▸ WHAT THE EXERCISE ASKS: Scan the listing below for "zabawę", then report every line that has it.

▸ GIVEN INFORMATION:

========

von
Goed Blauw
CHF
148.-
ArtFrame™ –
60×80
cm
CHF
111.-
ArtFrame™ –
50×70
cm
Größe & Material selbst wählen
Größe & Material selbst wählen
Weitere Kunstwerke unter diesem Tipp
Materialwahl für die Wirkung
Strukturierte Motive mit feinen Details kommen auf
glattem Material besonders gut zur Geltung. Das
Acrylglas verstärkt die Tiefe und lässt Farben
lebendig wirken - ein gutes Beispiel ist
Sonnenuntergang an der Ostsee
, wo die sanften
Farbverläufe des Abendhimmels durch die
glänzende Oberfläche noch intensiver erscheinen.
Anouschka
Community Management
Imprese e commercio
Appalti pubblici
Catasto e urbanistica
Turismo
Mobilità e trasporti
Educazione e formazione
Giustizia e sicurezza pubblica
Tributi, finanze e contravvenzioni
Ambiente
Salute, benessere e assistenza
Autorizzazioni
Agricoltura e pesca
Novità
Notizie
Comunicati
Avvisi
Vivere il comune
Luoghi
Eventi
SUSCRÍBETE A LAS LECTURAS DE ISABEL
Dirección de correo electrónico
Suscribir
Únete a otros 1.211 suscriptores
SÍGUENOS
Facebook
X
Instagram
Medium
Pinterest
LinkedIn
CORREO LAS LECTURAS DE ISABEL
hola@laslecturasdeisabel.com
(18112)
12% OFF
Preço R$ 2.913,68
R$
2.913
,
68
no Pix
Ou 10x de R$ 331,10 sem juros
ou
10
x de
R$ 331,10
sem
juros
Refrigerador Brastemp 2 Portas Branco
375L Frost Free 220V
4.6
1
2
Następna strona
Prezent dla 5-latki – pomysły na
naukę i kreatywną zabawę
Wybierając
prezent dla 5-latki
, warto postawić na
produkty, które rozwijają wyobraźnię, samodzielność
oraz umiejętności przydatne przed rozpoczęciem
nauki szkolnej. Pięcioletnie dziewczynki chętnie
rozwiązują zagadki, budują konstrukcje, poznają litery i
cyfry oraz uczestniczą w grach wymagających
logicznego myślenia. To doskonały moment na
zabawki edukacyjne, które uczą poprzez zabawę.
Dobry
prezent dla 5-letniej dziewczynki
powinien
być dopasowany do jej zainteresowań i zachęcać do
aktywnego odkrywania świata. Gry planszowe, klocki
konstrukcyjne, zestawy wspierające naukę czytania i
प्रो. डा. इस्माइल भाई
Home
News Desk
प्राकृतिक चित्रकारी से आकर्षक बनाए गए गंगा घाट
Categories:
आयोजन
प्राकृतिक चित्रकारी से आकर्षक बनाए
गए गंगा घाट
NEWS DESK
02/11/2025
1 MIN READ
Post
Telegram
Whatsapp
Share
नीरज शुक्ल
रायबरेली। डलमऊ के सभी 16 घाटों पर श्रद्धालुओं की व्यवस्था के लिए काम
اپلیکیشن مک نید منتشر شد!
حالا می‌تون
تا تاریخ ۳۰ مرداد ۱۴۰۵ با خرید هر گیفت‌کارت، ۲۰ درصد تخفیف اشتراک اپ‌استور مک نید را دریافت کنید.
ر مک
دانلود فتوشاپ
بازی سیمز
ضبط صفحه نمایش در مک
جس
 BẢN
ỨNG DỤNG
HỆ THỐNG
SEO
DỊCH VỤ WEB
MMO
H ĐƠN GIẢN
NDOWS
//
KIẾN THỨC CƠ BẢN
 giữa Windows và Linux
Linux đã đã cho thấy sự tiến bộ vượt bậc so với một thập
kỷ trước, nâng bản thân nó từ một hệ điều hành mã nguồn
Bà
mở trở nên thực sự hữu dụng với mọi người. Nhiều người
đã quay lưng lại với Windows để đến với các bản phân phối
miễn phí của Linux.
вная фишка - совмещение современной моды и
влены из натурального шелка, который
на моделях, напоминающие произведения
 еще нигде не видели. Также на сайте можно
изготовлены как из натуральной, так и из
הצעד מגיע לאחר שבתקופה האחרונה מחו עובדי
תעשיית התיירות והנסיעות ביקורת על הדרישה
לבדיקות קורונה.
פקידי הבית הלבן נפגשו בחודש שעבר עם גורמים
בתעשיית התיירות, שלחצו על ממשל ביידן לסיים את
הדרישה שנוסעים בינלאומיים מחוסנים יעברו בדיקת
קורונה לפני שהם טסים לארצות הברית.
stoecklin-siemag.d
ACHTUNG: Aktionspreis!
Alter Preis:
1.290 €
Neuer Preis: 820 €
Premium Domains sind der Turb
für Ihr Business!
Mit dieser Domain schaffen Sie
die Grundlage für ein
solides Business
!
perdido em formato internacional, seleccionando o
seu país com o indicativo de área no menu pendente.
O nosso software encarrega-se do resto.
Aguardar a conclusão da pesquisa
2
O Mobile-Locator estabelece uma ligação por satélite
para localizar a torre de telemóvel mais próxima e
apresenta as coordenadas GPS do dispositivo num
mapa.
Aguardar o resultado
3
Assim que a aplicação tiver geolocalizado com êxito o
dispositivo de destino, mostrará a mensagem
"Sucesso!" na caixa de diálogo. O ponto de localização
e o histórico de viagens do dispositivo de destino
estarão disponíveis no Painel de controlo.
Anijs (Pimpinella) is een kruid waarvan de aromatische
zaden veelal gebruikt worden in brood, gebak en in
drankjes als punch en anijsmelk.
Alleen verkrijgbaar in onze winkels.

========

▸ WRITTEN SOLUTION:
naukę i kreatywną zabawę
zabawki edukacyjne, które uczą poprzez zabawę.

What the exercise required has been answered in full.